Asked what happens to prisoners while the suites are being refurbished or if the nearest is full, he said: “Detained persons are sent to the nearest available custody suite which is suitable for that person’s needs (all detained persons vary). In the vast majority of cases detained persons from South Armagh and South Down are accommodated in Lurgan or Armagh, although in some cases they are transported further afield as the demand on facilities changes constantly. We have invested heavily in Banbridge and will do so in Lurgan. We will maintain capacity using our facilities in Armagh throughout all of these works.”
When asked about prisoners who have been held in police vehicles for hours before a place becomes available, Supt Moore said: “While this may happen on occasion, all cases are prioritised dependent on the needs of the detained person. To eradicate all queuing would mean massively over-resourcing our facilities. This would not be cost-effective.”
Following complaints from solicitors that they must travel long distances to clients, Supt Moore said: “We have not closed any suites locally. Rather, we are upgrading them. Armagh has been re-opened to assist Lurgan during the Banbridge refurbishment.” He also denied there were too few trained custody sergeants.
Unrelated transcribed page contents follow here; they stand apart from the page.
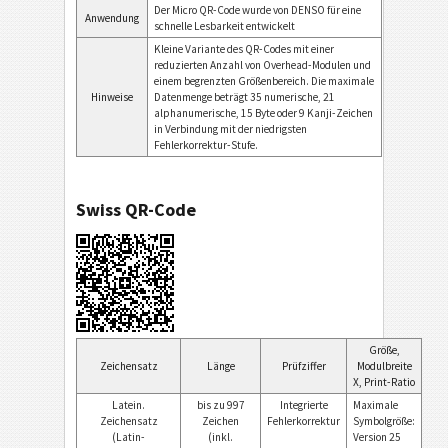
Der Micro QR-Code wurde von DENSO für eine
Anwendung
schnelle Lesbarkeit entwickelt
Kleine Variante des QR-Codes mit einer
reduzierten Anzahl von Overhead-Modulen und
einem begrenzten Größenbereich. Die maximale
Hinweise
Datenmenge beträgt 35 numerische, 21
alphanumerische, 15 Byte oder 9 Kanji-Zeichen
in Verbindung mit der niedrigsten
Fehlerkorrektur-Stufe.
Swiss QR-Code
Größe,
Zeichensatz
Länge
Prüfziffer
Modulbreite
X, Print-Ratio
Latein.
bis zu 997
Integrierte
Maximale
Zeichensatz
Zeichen
Fehlerkorrektur
Symbolgröße:
(Latin-
(inkl.
Version 25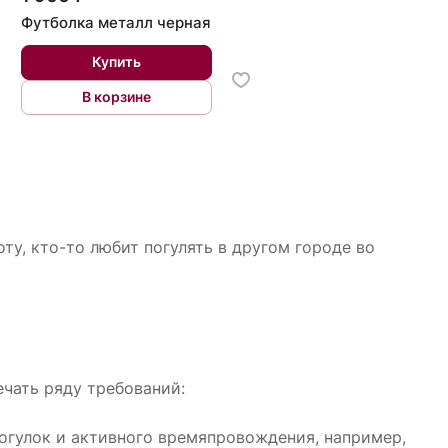
Футболка металл черная
Купить
В корзине
ту, кто-то любит погулять в другом городе во
ечать ряду требований:
огулок и активного времяпровождения, например,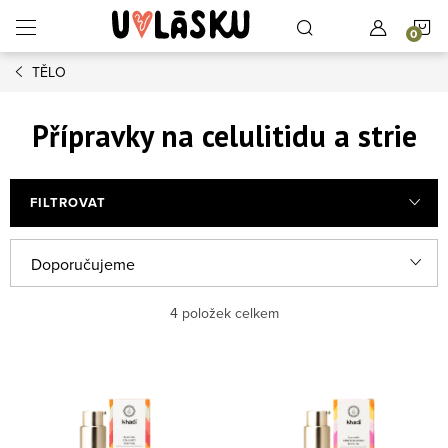
Přejít na obsah
N
TĚLO
Přípravky na celulitidu a strie
FILTROVAT
Řazení produktů
Doporučujeme
Nejlevnější
4
položek celkem
Nejdražší
Výpis produktů
Nejprodávanější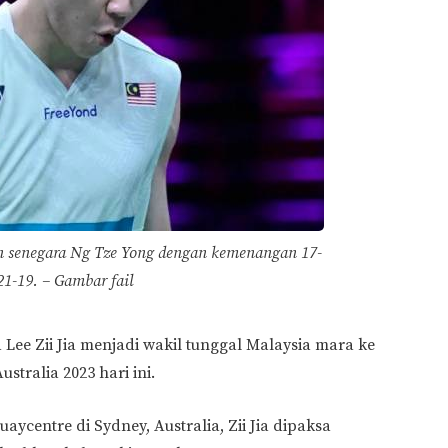
n senegara Ng Tze Yong dengan kemenangan 17-
21-19. – Gambar fail
ee Zii Jia menjadi wakil tunggal Malaysia mara ke
tralia 2023 hari ini.
ycentre di Sydney, Australia, Zii Jia dipaksa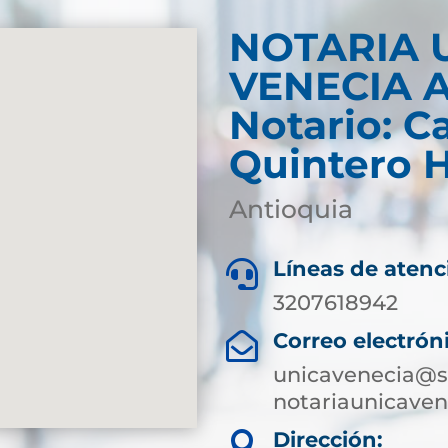
NOTARIA 
VENECIA 
Notario: C
Quintero 
Antioquia
Líneas de atenc

3207618942
Correo electrón

unicavenecia@su
notariaunicave
Dirección:
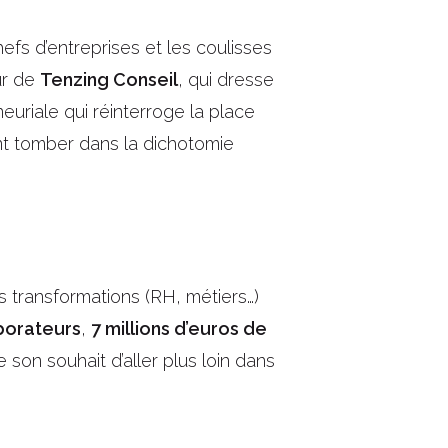
efs d’entreprises et les coulisses
ur de
Tenzing Conseil
, qui dresse
euriale qui réinterroge la place
nt tomber dans la dichotomie
s transformations (RH, métiers…)
borateurs
,
7 millions d’euros de
 son souhait d’aller plus loin dans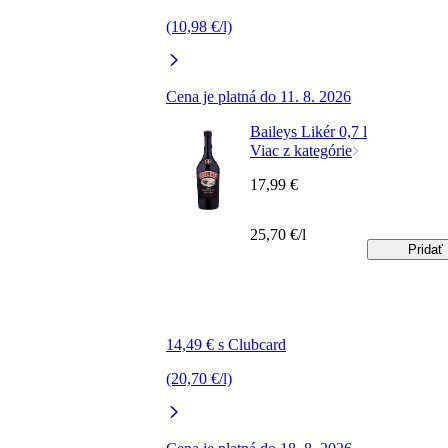
(10,98 €/l)
Cena je platná do 11. 8. 2026
Baileys Likér 0,7 l
Viac z kategórie
17,99 €
25,70 €/l
Pridať
14,49 € s Clubcard
(20,70 €/l)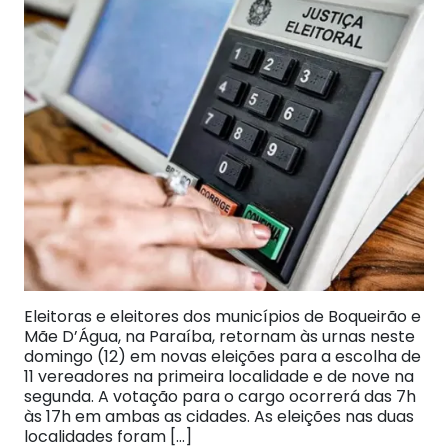
Eleitoras e eleitores dos municípios de Boqueirão e
Mãe D’Água, na Paraíba, retornam às urnas neste
domingo (12) em novas eleições para a escolha de
11 vereadores na primeira localidade e de nove na
segunda. A votação para o cargo ocorrerá das 7h
às 17h em ambas as cidades. As eleições nas duas
localidades foram […]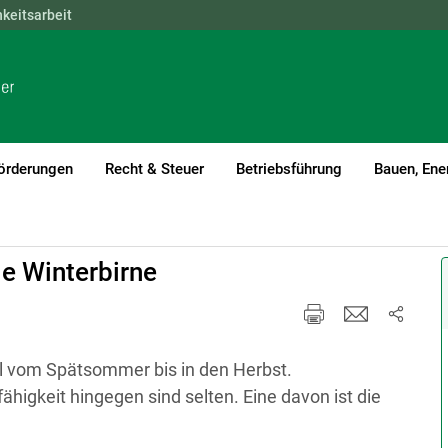
hkeitsarbeit
NÖ
OÖ
SBG
STMK
TIROL
VBG
WIEN
örderungen
Recht & Steuer
Betriebsführung
Bauen, Ene
le Winterbirne
l vom Spätsommer bis in den Herbst.
higkeit hingegen sind selten. Eine davon ist die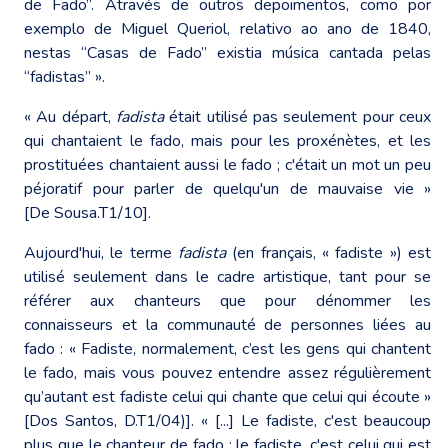
de Fado”. Através de outros depoimentos, como por
exemplo de Miguel Queriol, relativo ao ano de 1840,
nestas “Casas de Fado” existia música cantada pelas
“fadistas” ».
« Au départ,
fadista
était utilisé pas seulement pour ceux
qui chantaient le fado, mais pour les proxénètes, et les
prostituées chantaient aussi le fado ; c'était un mot un peu
péjoratif pour parler de quelqu'un de mauvaise vie »
[De Sousa.T1/10].
Aujourd'hui, le terme
fadista
(en français, « fadiste ») est
utilisé seulement dans le cadre artistique, tant pour se
référer aux chanteurs que pour dénommer les
connaisseurs et la communauté de personnes liées au
fado : « Fadiste, normalement, c’est les gens qui chantent
le fado, mais vous pouvez entendre assez régulièrement
qu’autant est fadiste celui qui chante que celui qui écoute »
[Dos Santos, D.T1/04)]. « [...] Le fadiste, c'est beaucoup
plus que le chanteur de fado ; le fadiste, c'est celui qui est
When asked if there is pressure on officers having to travel distances to carry out interviews and that it is time consuming with a knock on effect for front line policing, he said: “It has always been the case that occasionally officers have to travel to other areas in order to access detained persons. This happens most frequently when officers want to interview detained persons who have been arrested for alleged offences which are unconnected, and they wish to pursue an investigation into other allegations.”